- _Input for this task_:
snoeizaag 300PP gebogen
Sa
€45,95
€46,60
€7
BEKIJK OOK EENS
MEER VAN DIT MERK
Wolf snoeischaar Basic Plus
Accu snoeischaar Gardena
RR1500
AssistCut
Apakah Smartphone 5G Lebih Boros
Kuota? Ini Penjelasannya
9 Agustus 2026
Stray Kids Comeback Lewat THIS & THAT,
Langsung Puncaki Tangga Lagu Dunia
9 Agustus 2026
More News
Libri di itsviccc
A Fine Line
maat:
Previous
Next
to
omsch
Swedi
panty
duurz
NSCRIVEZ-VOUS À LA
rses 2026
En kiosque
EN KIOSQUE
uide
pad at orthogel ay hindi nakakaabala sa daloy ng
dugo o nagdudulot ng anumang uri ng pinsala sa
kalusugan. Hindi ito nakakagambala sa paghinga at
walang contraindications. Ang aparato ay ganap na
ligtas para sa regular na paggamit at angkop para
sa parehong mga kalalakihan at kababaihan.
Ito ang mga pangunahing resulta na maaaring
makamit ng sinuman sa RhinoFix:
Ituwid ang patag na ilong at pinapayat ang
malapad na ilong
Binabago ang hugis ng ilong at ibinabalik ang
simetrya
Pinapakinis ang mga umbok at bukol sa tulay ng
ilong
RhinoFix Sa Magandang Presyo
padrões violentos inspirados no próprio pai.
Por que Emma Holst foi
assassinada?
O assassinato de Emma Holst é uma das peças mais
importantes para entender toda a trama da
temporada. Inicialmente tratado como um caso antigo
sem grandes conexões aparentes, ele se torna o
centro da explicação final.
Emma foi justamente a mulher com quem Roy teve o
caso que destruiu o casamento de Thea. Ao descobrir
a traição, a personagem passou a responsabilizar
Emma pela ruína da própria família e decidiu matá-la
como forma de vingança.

- _Work order_:
Put every line of text from the records into a Markdown table with the columns No. and Line, numbering the rows in order and leaving out blank lines.

- _Reply to the exercise_:
| No. | Line |
|---|---|
| 1 | snoeizaag 300PP gebogen |
| 2 | Sa |
| 3 | €45,95 |
| 4 | €46,60 |
| 5 | €7 |
| 6 | BEKIJK OOK EENS |
| 7 | MEER VAN DIT MERK |
| 8 | Wolf snoeischaar Basic Plus |
| 9 | Accu snoeischaar Gardena |
| 10 | RR1500 |
| 11 | AssistCut |
| 12 | Apakah Smartphone 5G Lebih Boros |
| 13 | Kuota? Ini Penjelasannya |
| 14 | 9 Agustus 2026 |
| 15 | Stray Kids Comeback Lewat THIS & THAT, |
| 16 | Langsung Puncaki Tangga Lagu Dunia |
| 17 | 9 Agustus 2026 |
| 18 | More News |
| 19 | Libri di itsviccc |
| 20 | A Fine Line |
| 21 | maat: |
| 22 | Previous |
| 23 | Next |
| 24 | to |
| 25 | omsch |
| 26 | Swedi |
| 27 | panty |
| 28 | duurz |
| 29 | NSCRIVEZ-VOUS À LA |
| 30 | rses 2026 |
| 31 | En kiosque |
| 32 | EN KIOSQUE |
| 33 | uide |
| 34 | pad at orthogel ay hindi nakakaabala sa daloy ng |
| 35 | dugo o nagdudulot ng anumang uri ng pinsala sa |
| 36 | kalusugan. Hindi ito nakakagambala sa paghinga at |
| 37 | walang contraindications. Ang aparato ay ganap na |
| 38 | ligtas para sa regular na paggamit at angkop para |
| 39 | sa parehong mga kalalakihan at kababaihan. |
| 40 | Ito ang mga pangunahing resulta na maaaring |
| 41 | makamit ng sinuman sa RhinoFix: |
| 42 | Ituwid ang patag na ilong at pinapayat ang |
| 43 | malapad na ilong |
| 44 | Binabago ang hugis ng ilong at ibinabalik ang |
| 45 | simetrya |
| 46 | Pinapakinis ang mga umbok at bukol sa tulay ng |
| 47 | ilong |
| 48 | RhinoFix Sa Magandang Presyo |
| 49 | padrões violentos inspirados no próprio pai. |
| 50 | Por que Emma Holst foi |
| 51 | assassinada? |
| 52 | O assassinato de Emma Holst é uma das peças mais |
| 53 | importantes para entender toda a trama da |
| 54 | temporada. Inicialmente tratado como um caso antigo |
| 55 | sem grandes conexões aparentes, ele se torna o |
| 56 | centro da explicação final. |
| 57 | Emma foi justamente a mulher com quem Roy teve o |
| 58 | caso que destruiu o casamento de Thea. Ao descobrir |
| 59 | a traição, a personagem passou a responsabilizar |
| 60 | Emma pela ruína da própria família e decidiu matá-la |
| 61 | como forma de vingança. |